Stattdessen sehe ich den Begriff „Gutmensch“ in rechten und rechtsradikalen Publikationen zu Hauf, meistens zur Herabwürdigung von Menschen, die sich in der Flüchtlingshilfe engagieren, die nicht ständig „Deutschland zu Erst“ rufen und die das nationale Kollektiv nicht als das Höchste aller Güter ansehen. Ich nehme es in der Tat so wahr, dass dies im Jahr 2020 die vorrangige (vornehmer ausgedrückt: hegemoniale) Bedeutung des Begriffs „Gutmensch“ ist (natürlich kann meine Wahrnehmung auch trügen, ich bin allerdings recht sicher, dass dies hier nicht der Fall ist). Der Begriff des „Gutmenschen“ gehört also demnach heute tatsächlich dem Ressentiment geladenen Gesindel, das bei PEGIDA herumläuft und die AfD (oder schlimmeres) wählt. Und ich missgönne das denen überhaupt nicht, sie mögen diesen Begriff gerne haben, da ich, wie im vorangegangen Absatz dargelegt, eh keine Verwendung mehr für ihn habe. Und sie dürfen mich auch gerne als „Gutmenschen“ beschimpfen, wobei ich persönlich eher den altmodischen Begriff „Vaterlandsverräter“ bevorzugen würde. Aber man kann es sich nicht aussuchen.

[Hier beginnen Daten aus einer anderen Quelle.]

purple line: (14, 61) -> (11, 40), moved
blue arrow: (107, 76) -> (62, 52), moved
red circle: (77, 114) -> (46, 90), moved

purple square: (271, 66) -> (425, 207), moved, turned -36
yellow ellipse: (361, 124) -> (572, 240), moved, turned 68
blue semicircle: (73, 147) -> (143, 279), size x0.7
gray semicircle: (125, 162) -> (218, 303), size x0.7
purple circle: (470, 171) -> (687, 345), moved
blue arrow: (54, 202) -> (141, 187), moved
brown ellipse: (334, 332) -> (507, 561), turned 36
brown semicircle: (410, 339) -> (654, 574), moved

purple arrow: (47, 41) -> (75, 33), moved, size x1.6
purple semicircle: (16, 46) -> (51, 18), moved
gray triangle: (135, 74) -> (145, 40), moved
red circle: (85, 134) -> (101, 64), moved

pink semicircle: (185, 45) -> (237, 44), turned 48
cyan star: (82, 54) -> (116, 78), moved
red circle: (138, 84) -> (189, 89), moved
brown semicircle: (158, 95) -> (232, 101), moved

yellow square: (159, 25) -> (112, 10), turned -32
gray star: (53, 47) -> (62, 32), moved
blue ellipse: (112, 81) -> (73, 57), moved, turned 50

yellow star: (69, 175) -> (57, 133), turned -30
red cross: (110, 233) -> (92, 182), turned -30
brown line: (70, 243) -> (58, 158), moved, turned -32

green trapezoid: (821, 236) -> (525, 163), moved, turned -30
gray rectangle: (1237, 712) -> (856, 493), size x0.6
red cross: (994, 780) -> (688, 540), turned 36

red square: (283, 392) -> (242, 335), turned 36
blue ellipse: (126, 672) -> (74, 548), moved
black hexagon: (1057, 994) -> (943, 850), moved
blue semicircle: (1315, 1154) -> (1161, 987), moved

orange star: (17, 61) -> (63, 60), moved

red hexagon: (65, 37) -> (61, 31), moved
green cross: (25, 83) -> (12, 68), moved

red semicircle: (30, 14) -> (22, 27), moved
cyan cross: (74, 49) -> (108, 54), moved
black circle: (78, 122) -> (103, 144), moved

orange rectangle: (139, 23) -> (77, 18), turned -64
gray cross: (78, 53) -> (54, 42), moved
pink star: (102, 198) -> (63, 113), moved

Du kannst natürlich myfreexp insistieren, dass der Begriff „Gutmensch“ in den 1980er Jahren in einem ganz anderen Zusammenhang gebraucht wurde und dass man auch heute mit „Gutmensch“ etwas ganz Anderes meinen kann als das, was das Ressentiment geladene Gesindel gemeinhin meint. Und dass man den Begriff auch heute noch in ideologiekritischer Absicht benutzen kann, zum Beispiel zur Kritik der als im Englischen als „woke“ bezeichneten Geisteshaltung. Oder als Kritik an Linken oder Liberalen, die sich zu viel für Identität (hinsichtlich Geschlecht, sexueller Orientierung, Ethnizität) und zu wenig für soziale Klassengegensätze und Eigentumsverhältnisse interessieren. Ich würde jedoch vorschlagen, diese Diskussionen ohne Rekurs auf den Begriff „Gutmensch“ zu führen, weil der Begriff, wie oben dargelegt, meines Erachtens nach heutzutage anders verstanden wird, und es mühsam ist, in den Diskussionen immer wieder Missverständnisse auszuräumen. Aber das kann man natürlich auch anders sehen.